A readiness assessment is designed to close that gap before the attorney meeting — so you walk in knowing exactly where you stand across all seven areas of estate planning, not just the ones you have thought about recently.

Not sure what you have in place?

The Will & Estate Ready assessment reviews all 7 areas of your estate plan — including documents, beneficiary designations, insurance, and tax awareness — and delivers a personalized readiness report in about 10 minutes.

Start My Assessment — $21 →

Frequently asked questions

How much does an estate planning attorney cost?

Estate planning attorneys typically charge $300–$500 per hour, or flat fees for specific documents. A simple will may cost $300–$1,000. A comprehensive plan with a revocable living trust, powers of attorney, and healthcare directive typically runs $1,500–$5,000 depending on complexity and location.

How long does it take to create an estate plan?

A straightforward estate plan (will, POA, healthcare directive) typically takes 2–4 weeks from first meeting to signed documents.
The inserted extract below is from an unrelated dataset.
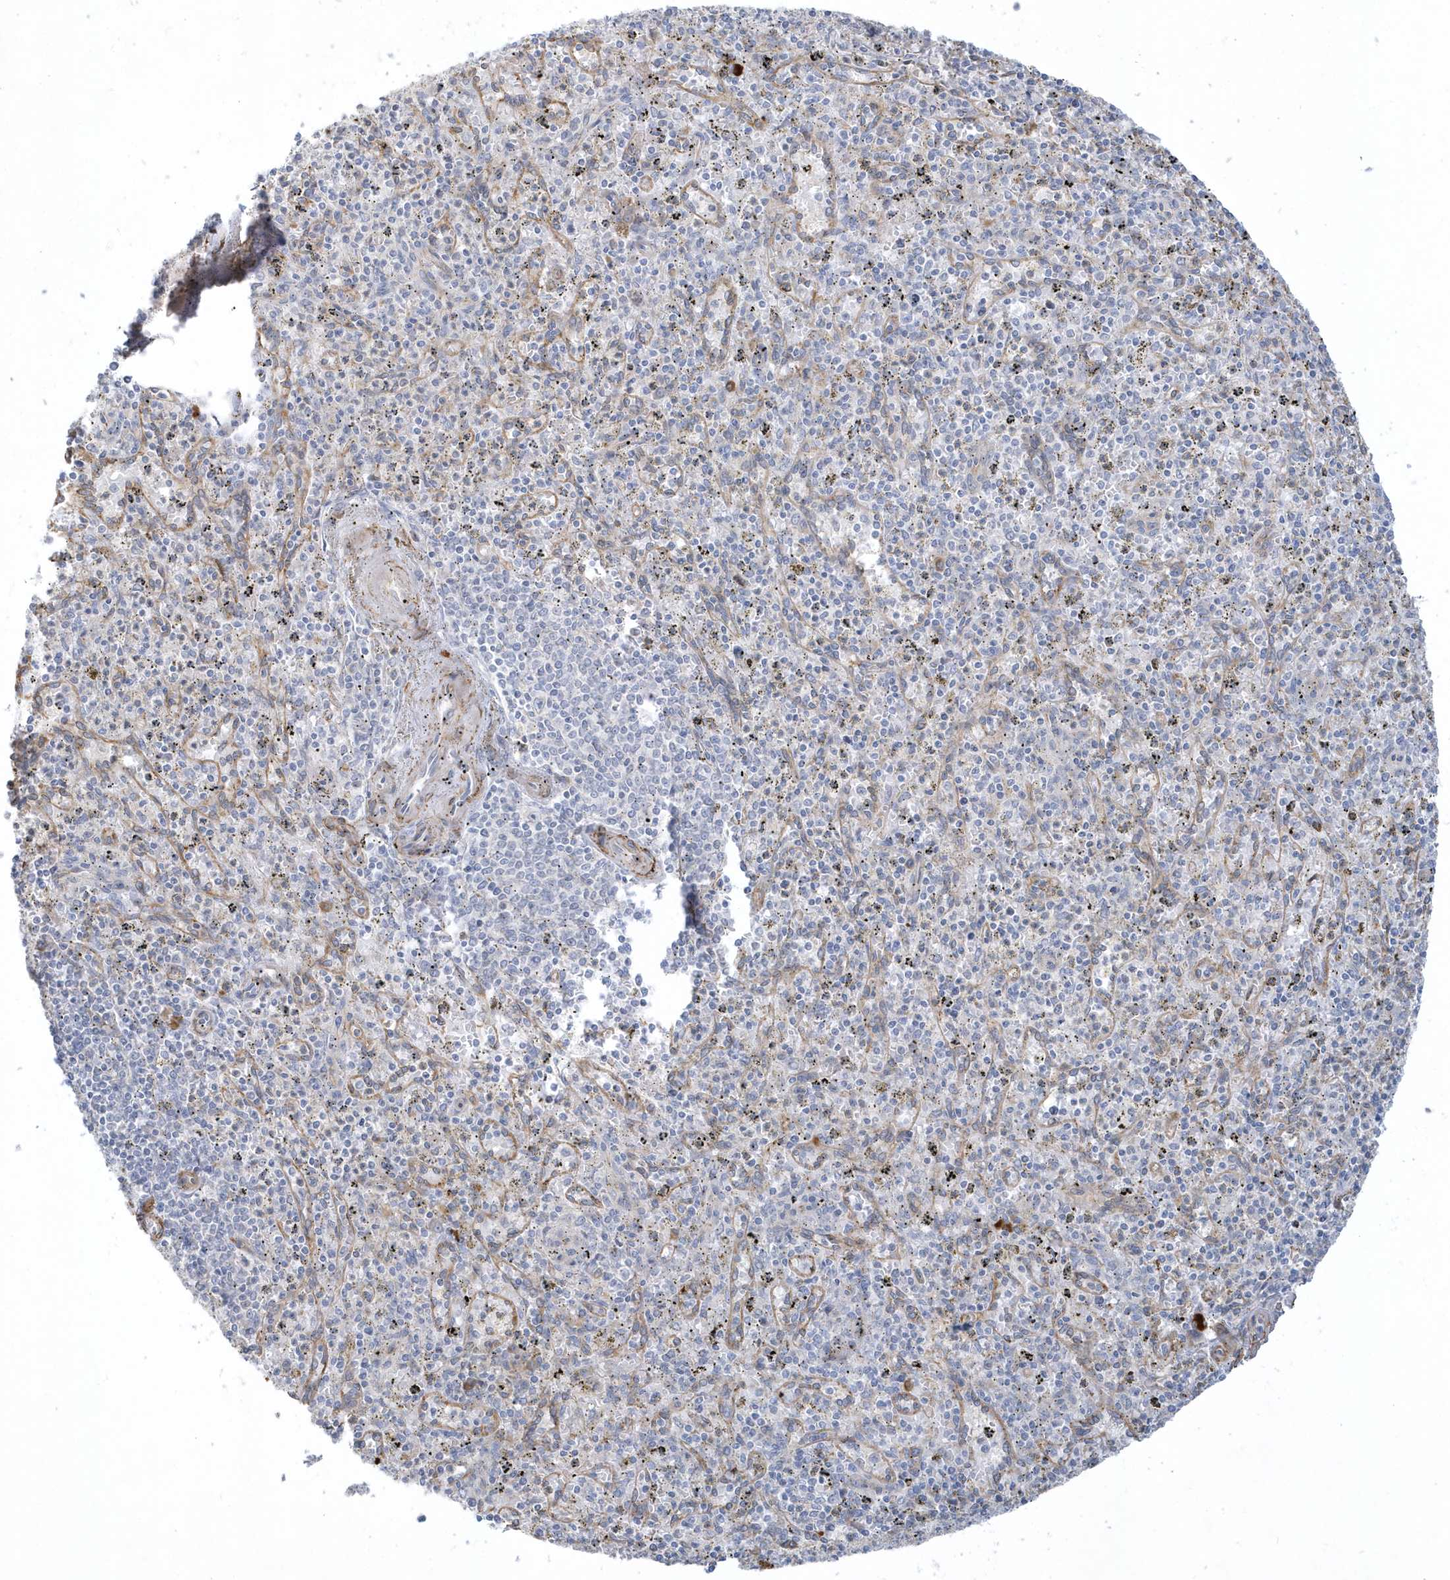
{"staining": {"intensity": "negative", "quantity": "none", "location": "none"}, "tissue": "spleen", "cell_type": "Cells in red pulp", "image_type": "normal", "snomed": [{"axis": "morphology", "description": "Normal tissue, NOS"}, {"axis": "topography", "description": "Spleen"}], "caption": "Benign spleen was stained to show a protein in brown. There is no significant positivity in cells in red pulp. (DAB (3,3'-diaminobenzidine) immunohistochemistry, high magnification).", "gene": "THADA", "patient": {"sex": "male", "age": 72}}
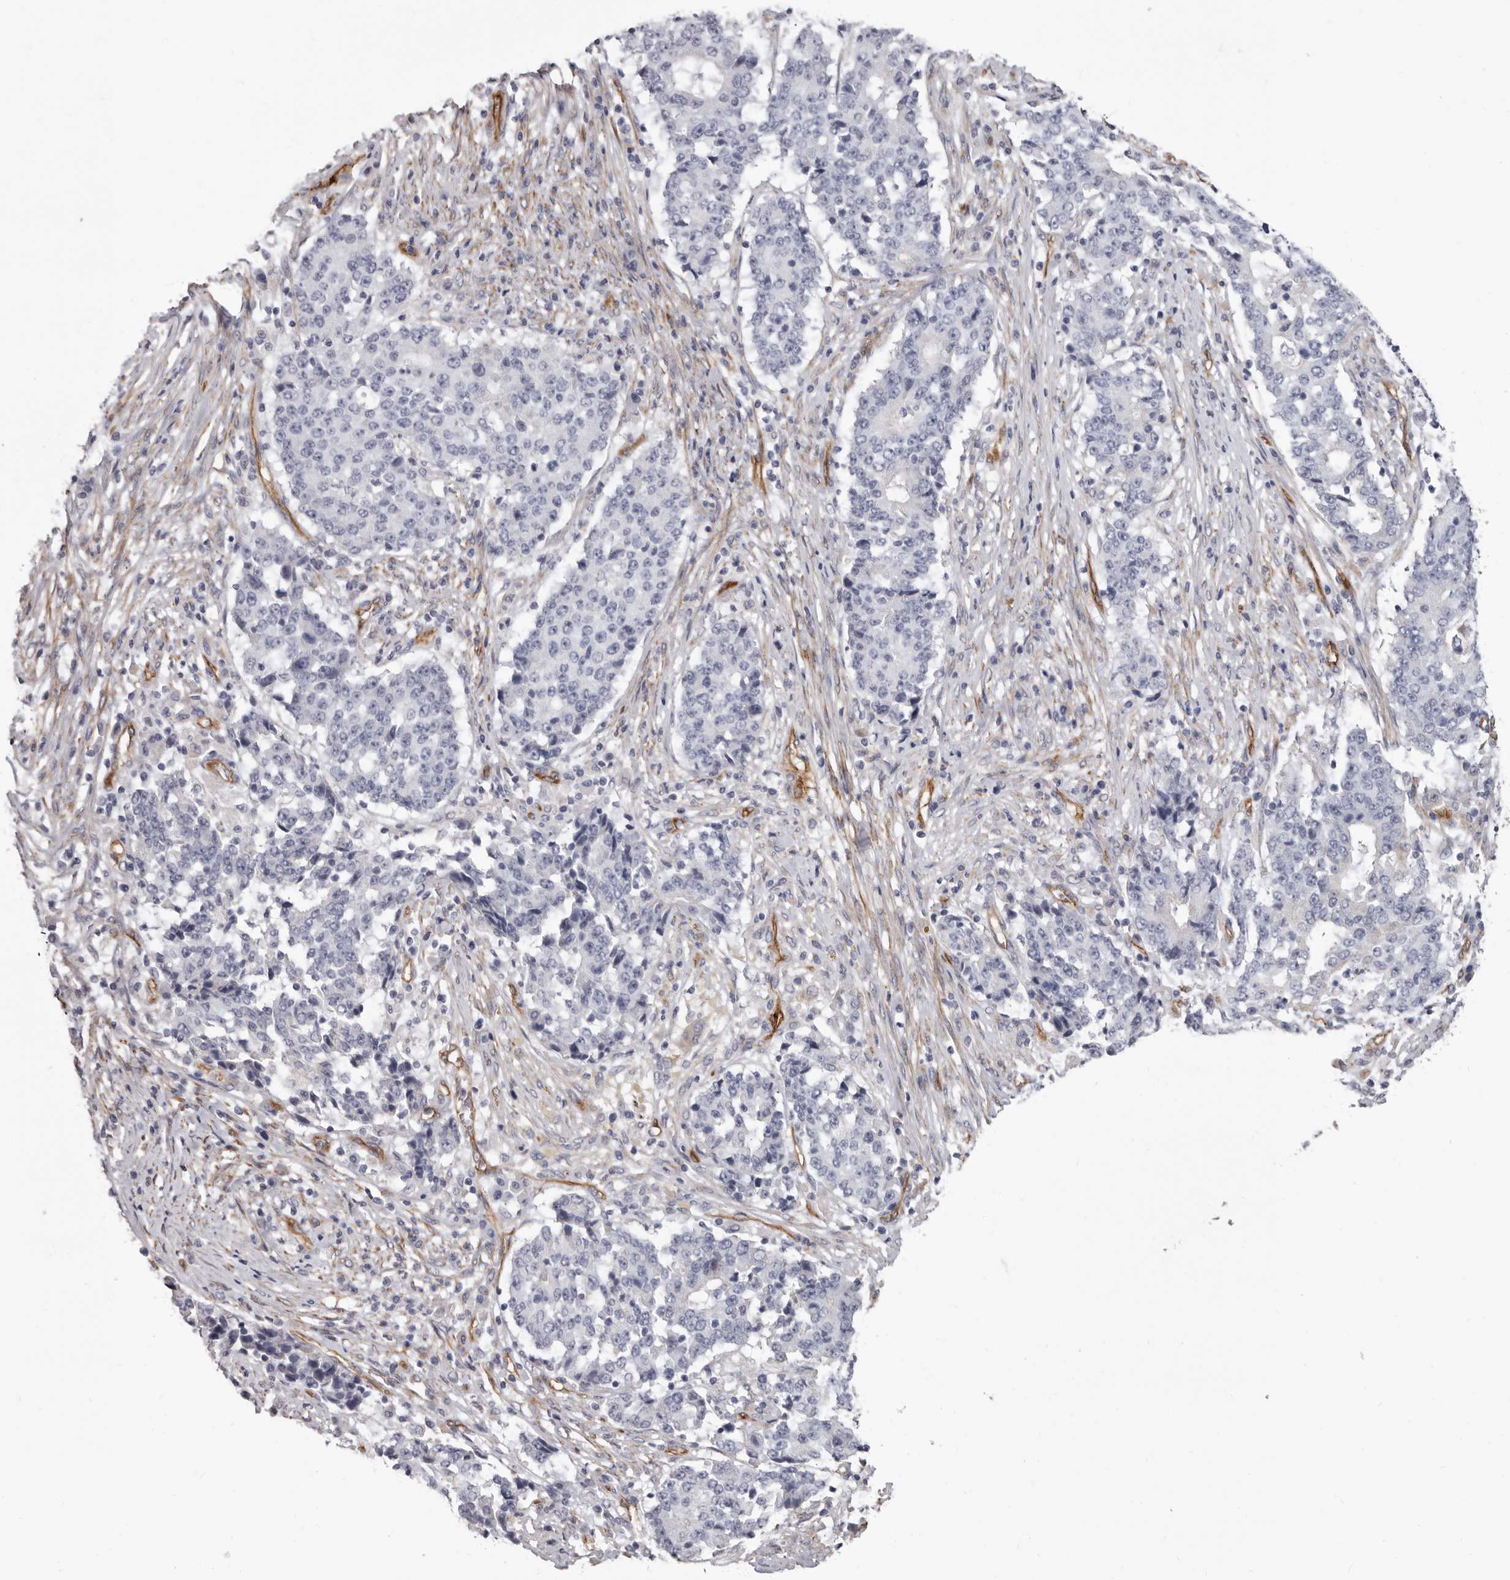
{"staining": {"intensity": "negative", "quantity": "none", "location": "none"}, "tissue": "stomach cancer", "cell_type": "Tumor cells", "image_type": "cancer", "snomed": [{"axis": "morphology", "description": "Adenocarcinoma, NOS"}, {"axis": "topography", "description": "Stomach"}], "caption": "Tumor cells are negative for protein expression in human stomach adenocarcinoma.", "gene": "ADGRL4", "patient": {"sex": "male", "age": 59}}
More complex plans involving trusts, business interests, or tax planning may take 4–8 weeks. Funding a trust — retitling assets into it — can take additional time.

How often should you update your estate plan?

Review your estate plan every 3–5 years, or whenever a major life event occurs: marriage, divorce, birth of a child, death of a beneficiary or named fiduciary, significant change in assets, or a move to a different state. Beneficiary designations should be reviewed more frequently.

Do I need an attorney or can I use an online service?

For simple situations (single adult, no children, modest assets), an online service like LegalZoom may be sufficient. For anyone with minor children, significant assets, business interests, a blended family, or special needs dependents, a licensed estate planning attorney is strongly recommended. The cost of getting it wrong far exceeds the cost of professional guidance.

Will & Estate Ready is not a law firm and does not provide legal advice. This article is for educational and informational purposes only. Consult a licensed estate planning attorney for guidance specific to your situation.